But the gap in Latvian D.C. volleyball did not last long. In the mid-to-late 1980s, Harijs Plūcis recruited other Latvian volleyball enthusiasts such as Jānis Bebris, Jānis Mūrnieks, Raimonds Pavlovskis, and current group leader Viesturs Timrots to join his local team, which played in a Montgomery County (Maryland) adult recreational league. The squad, named the Weekend Warriors, began using the banquet hall at the Latvian church for extra practice. In the early 1990s, the Latvian ambassador to the United States, Ojārs Kalniņš, in attempt to integrate arriving diplomats from the newly-freed Latvian Republic with the established Latvian-American community, invited his staff to join in, eventually forming their own embassy team that played in the same county league as the Weekend Warriors.  Soon the Thursday-night practices were flooded with both local players and diplomats. Though it forwent drills for pick-up games, the group continued to call the sessions treniņi (“training”).

Their format and nature have remained virtually unchanged ever since. The group still operates as part of D.C.’s Daugavas Vanagi and calls itself Sigulda, and officially Thursday nights are still called treniņi. Though the number of players fluctuates over time, with the slowest nights bringing in four players, and the busiest nights bringing in four teams worth of players, the game is always there for anyone who wants to play. “Zinu, ka te vienmēr ir spēle (‘I know there is always a game available here’),” says Ivars Ārums. Nicknamed “Key Component” on the court, Ārums is also a key component to the group’s off-court success. When he comes to play, he brings along his kids and even grandkids, reinforcing the group’s inclusive multi-generational vibe.

In fact most of the current active players got involved as children, tagging along to treniņi with their parents. Ēriks Brolis became the first of this new generation, joined soon thereafter by his brother Andrejs, and describes being the only child on the court: “Būtu trīs spēles, tad divas stundas sēž [runājoties ar draugiem], un es biju skolā nākamā dienā (‘We would have three games, then two hours of sitting [talking with friends], and I would be in school the next day’).” Around this time in the early 1990’s, a short-lived fathers-and-daughters game ran on Wednesday nights, which I attended with my father. Though it quickly ended due to lack of interest, my father and I moved over to Thursday nights. Eventually we “dragged along” my brother, as he remembers it. It was “towards the end of the fathers-and-daughters days and I kinda liked it,” he says. “And since then I’ve been here for the last two thousand straight Thursdays.” He pauses, then adds: “That number is approximate.”

Soon the Thursday-night court was flooded with teenagers who had come to play with their friends and parents. Affectionately nicknamed “Geezers and Teens Volleyball,” this late-1990s era saw the court frequently divided into games of old guys versus kids, with a small handful of age outliers in the middle. When it came time for D.C. to host the ALA Meistarsacīkstes in 2002, there were enough players to fill a competitive “A” team, a young-blood team of kids still learning the game, and a team of older players from the good old Weekend Warrior days.

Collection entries

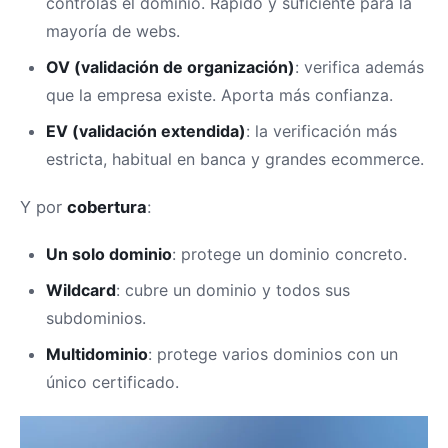
controlas el dominio. Rápido y suficiente para la
mayoría de webs.
OV (validación de organización)
: verifica además
que la empresa existe. Aporta más confianza.
EV (validación extendida)
: la verificación más
estricta, habitual en banca y grandes ecommerce.
Y por
cobertura
:
Un solo dominio
: protege un dominio concreto.
Wildcard
: cubre un dominio y todos sus
subdominios.
Multidominio
: protege varios dominios con un
único certificado.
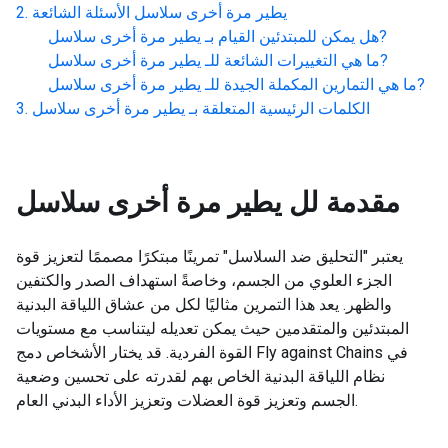
يطير مرة أخرى سلاسل
الأسئلة الشائعة
?
هل يمكن للمبتدئين القيام بـ
يطير مرة أخرى سلاسل
?
ما هي التغييرات الشائعة للـ
يطير مرة أخرى سلاسل
?
ما هي التمارين المكملة الجيدة للـ
يطير مرة أخرى سلاسل
الكلمات الرئيسية المتعلقة بـ
يطير مرة أخرى سلاسل
مقدمة لل
يطير مرة أخرى سلاسل
يعتبر "التحليق ضد السلاسل" تمرينًا مبتكرًا مصممًا لتعزيز قوة
الجزء العلوي من الجسم، وخاصةً استهداف الصدر والكتفين
والظهر. يعد هذا التمرين مثاليًا لكل من عشاق اللياقة البدنية
المبتدئين والمتقدمين حيث يمكن تعديله ليتناسب مع مستويات
القوة الفردية. قد يختار الأشخاص دمج Fly against Chains في
نظام اللياقة البدنية الخاص بهم لقدرته على تحسين وضعية
الجسم وتعزيز قوة العضلات وتعزيز الأداء البدني العام.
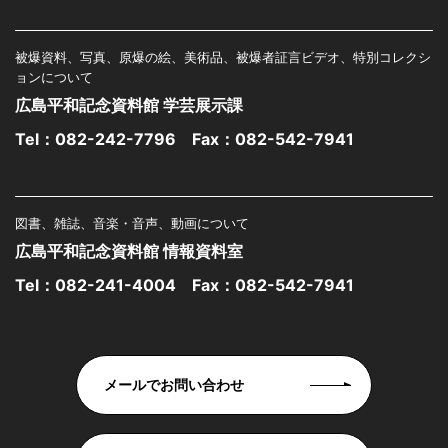
被爆資料、写真、原爆の絵、美術品、被爆者証言ビデオ、特別コレクシ
ョンについて
広島平和記念資料館 学芸展示課
Tel：
082-242-7796
Fax：082-542-7941
図書、雑誌、音楽・音声、動画について
広島平和記念資料館 情報資料室
Tel：
082-241-4004
Fax：082-542-7941
メールでお問い合わせ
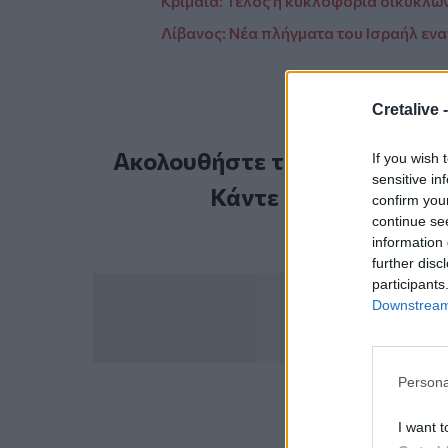
Κριμαία: Τέλος η κυκλοφορία δικύκλων 
Λίβανος: Νέα πλήγματα του Ισραήλ ενα
Cretalive 
Ακολουθήστε το Cretalive στ
If you wish 
sensitive in
Κάντε εγγραφή στο 
confirm you
continue se
information 
further disc
participants
Downstream 
Persona
ΣΧΕΤ
I want t
Νορβηγία
Πριγκίπ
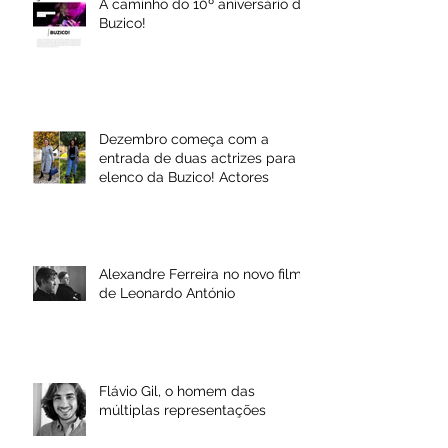
A caminho do 10º aniversário da
Buzico!
Dezembro começa com a
entrada de duas actrizes para o
elenco da Buzico! Actores
Alexandre Ferreira no novo filme
de Leonardo António
Flávio Gil, o homem das
múltiplas representações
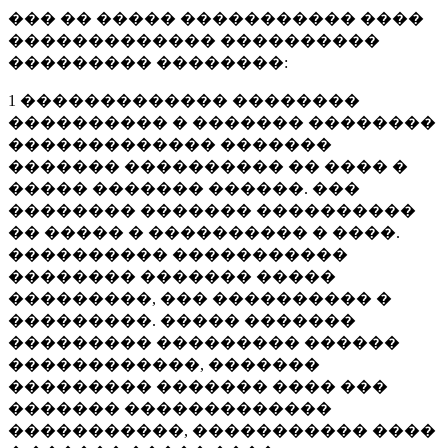
��� �� ����� ����������� ����
������������� ����������
��������� ��������:
1 ������������� ��������
���������� � ������� ��������
������������� �������
������� ���������� �� ���� �
����� ������� ������. ���
�������� ������� ����������
�� ����� � ���������� � ����.
���������� �����������
�������� ������� �����
���������, ��� ���������� �
���������. ����� �������
��������� ��������� ������
������������, �������
��������� ������� ���� ���
������� �������������
�����������, ����������� ����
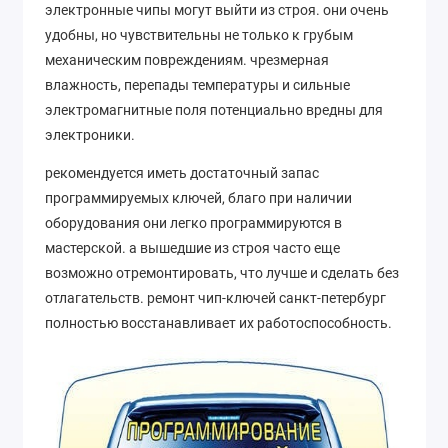
электронные чипы могут выйти из строя. они очень
удобны, но чувствительны не только к грубым
механическим повреждениям. чрезмерная
влажность, перепады температуры и сильные
электромагнитные поля потенциально вредны для
электроники.
рекомендуется иметь достаточный запас
программируемых ключей, благо при наличии
оборудования они легко программируются в
мастерской. а вышедшие из строя часто еще
возможно отремонтировать, что лучше и сделать без
отлагательств. ремонт чип-ключей санкт-петербург
полностью восстанавливает их работоспособность.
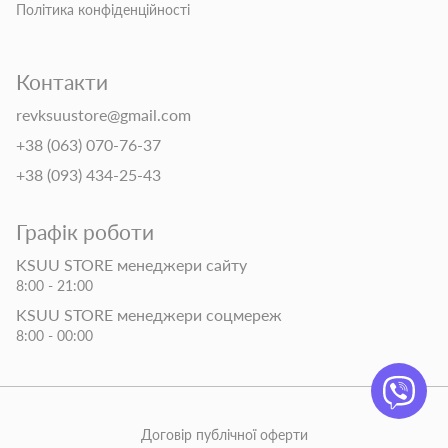
Політика конфіденційності
Контакти
revksuustore@gmail.com
+38 (063) 070-76-37
+38 (093) 434-25-43
Графік роботи
KSUU STORE менеджери сайту
8:00 - 21:00
KSUU STORE менеджери соцмереж
8:00 - 00:00
Договір публічної оферти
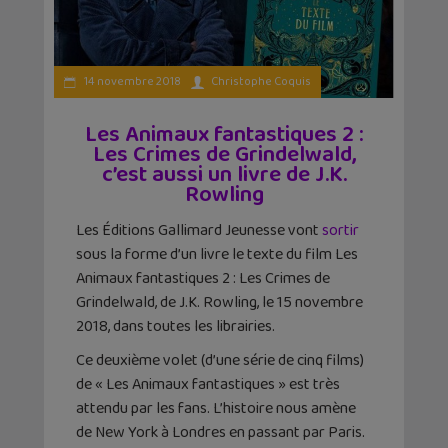
14 novembre 2018
Christophe Coquis
Les Animaux fantastiques 2 :
Les Crimes de Grindelwald,
c’est aussi un livre de J.K.
Rowling
Les Éditions Gallimard Jeunesse vont
sortir
sous la forme d’un livre le texte du film Les
Animaux fantastiques 2 : Les Crimes de
Grindelwald, de J.K. Rowling, le 15 novembre
2018, dans toutes les librairies.
Ce deuxième volet (d’une série de cinq films)
de « Les Animaux fantastiques » est très
attendu par les fans. L’histoire nous amène
de New York à Londres en passant par Paris.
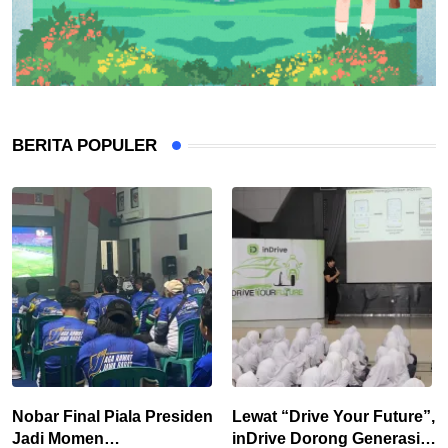
BERITA POPULER
Nobar Final Piala Presiden
Lewat “Drive Your Future”,
Jadi Momen
inDrive Dorong Generasi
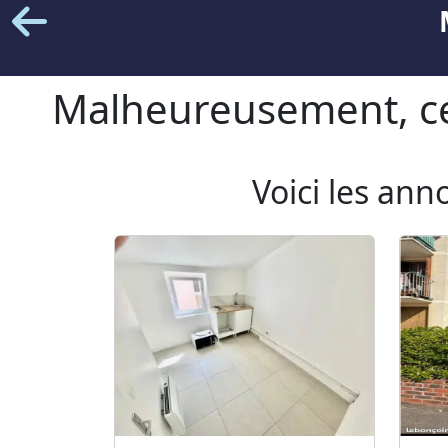
Malheureusement, cet
Voici les ann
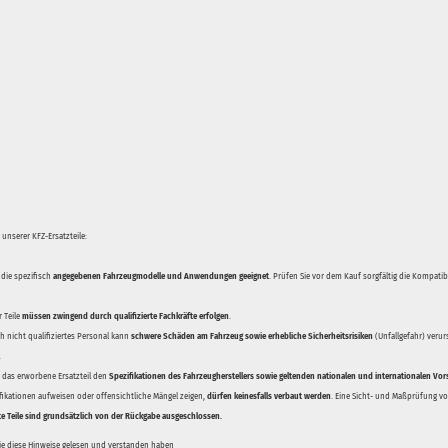
unserer KFZ-Ersatzteile:
 die spezifisch
angegebenen Fahrzeugmodelle und Anwendungen geeignet
. Prüfen Sie vor dem Kauf sorgfältig die Kompati
 Teile
müssen zwingend durch qualifizierte Fachkräfte erfolgen
.
 nicht qualifiziertes Personal kann
schwere Schäden am Fahrzeug sowie erhebliche Sicherheitsrisiken
(Unfallgefahr) veru
.
ss das erworbene Ersatzteil den
Spezifikationen des Fahrzeugherstellers sowie geltenden nationalen und internationalen Vor
ifikationen aufweisen oder offensichtliche Mängel zeigen,
dürfen keinesfalls verbaut werden
. Eine Sicht- und Maßprüfung vor
te Teile sind grundsätzlich von der Rückgabe ausgeschlossen.
Sie diese Hinweise gelesen und verstanden haben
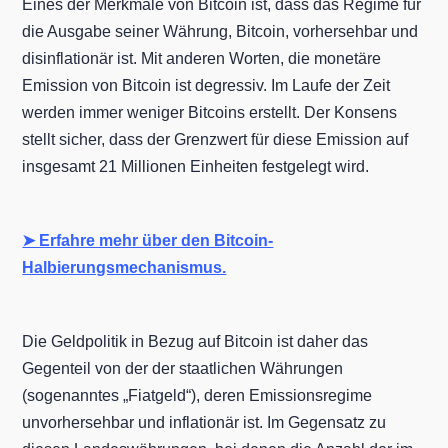
Eines der Merkmale von Bitcoin ist, dass das Regime für
die Ausgabe seiner Währung, Bitcoin, vorhersehbar und
disinflationär ist. Mit anderen Worten, die monetäre
Emission von Bitcoin ist degressiv. Im Laufe der Zeit
werden immer weniger Bitcoins erstellt. Der Konsens
stellt sicher, dass der Grenzwert für diese Emission auf
insgesamt 21 Millionen Einheiten festgelegt wird.
➤ Erfahre mehr über den Bitcoin-
Halbierungsmechanismus.
Die Geldpolitik in Bezug auf Bitcoin ist daher das
Gegenteil von der der staatlichen Währungen
(sogenanntes „Fiatgeld“), deren Emissionsregime
unvorhersehbar und inflationär ist. Im Gegensatz zu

» Assigned task 1:
Answer these questions using the volleyball text:
(a) What name does the group call itself while operating as part of D.C.'s Daugavas Vanagi?
(b) What affectionate nickname was given to the late-1990s era of Thursday-night play?
(c) Who was the Latvian ambassador to the United States who invited his staff to join in the early 1990s?
» Assigned task 2: Quote the listing from its start through the line holding "الجسم وتعزيز قوة", inclusive, and omit the pictures.
The listing has no connection to the volleyball text.

» Exercise solution 1:
(a) Sigulda
(b) "Geezers and Teens Volleyball"
(c) Ojārs Kalniņš

» Exercise solution 2:
controlas el dominio. Rápido y suficiente para la
mayoría de webs.
OV (validación de organización)
: verifica además
que la empresa existe. Aporta más confianza.
EV (validación extendida)
: la verificación más
estricta, habitual en banca y grandes ecommerce.
Y por
cobertura
:
Un solo dominio
: protege un dominio concreto.
Wildcard
: cubre un dominio y todos sus
subdominios.
Multidominio
: protege varios dominios con un
único certificado.
يطير مرة أخرى سلاسل
الأسئلة الشائعة
?
هل يمكن للمبتدئين القيام بـ
يطير مرة أخرى سلاسل
?
ما هي التغييرات الشائعة للـ
يطير مرة أخرى سلاسل
?
ما هي التمارين المكملة الجيدة للـ
يطير مرة أخرى سلاسل
الكلمات الرئيسية المتعلقة بـ
يطير مرة أخرى سلاسل
مقدمة لل
يطير مرة أخرى سلاسل
يعتبر "التحليق ضد السلاسل" تمرينًا مبتكرًا مصممًا لتعزيز قوة
الجزء العلوي من الجسم، وخاصةً استهداف الصدر والكتفين
والظهر. يعد هذا التمرين مثاليًا لكل من عشاق اللياقة البدنية
المبتدئين والمتقدمين حيث يمكن تعديله ليتناسب مع مستويات
القوة الفردية. قد يختار الأشخاص دمج Fly against Chains في
نظام اللياقة البدنية الخاص بهم لقدرته على تحسين وضعية
الجسم وتعزيز قوة العضلات وتعزيز الأداء البدني العام.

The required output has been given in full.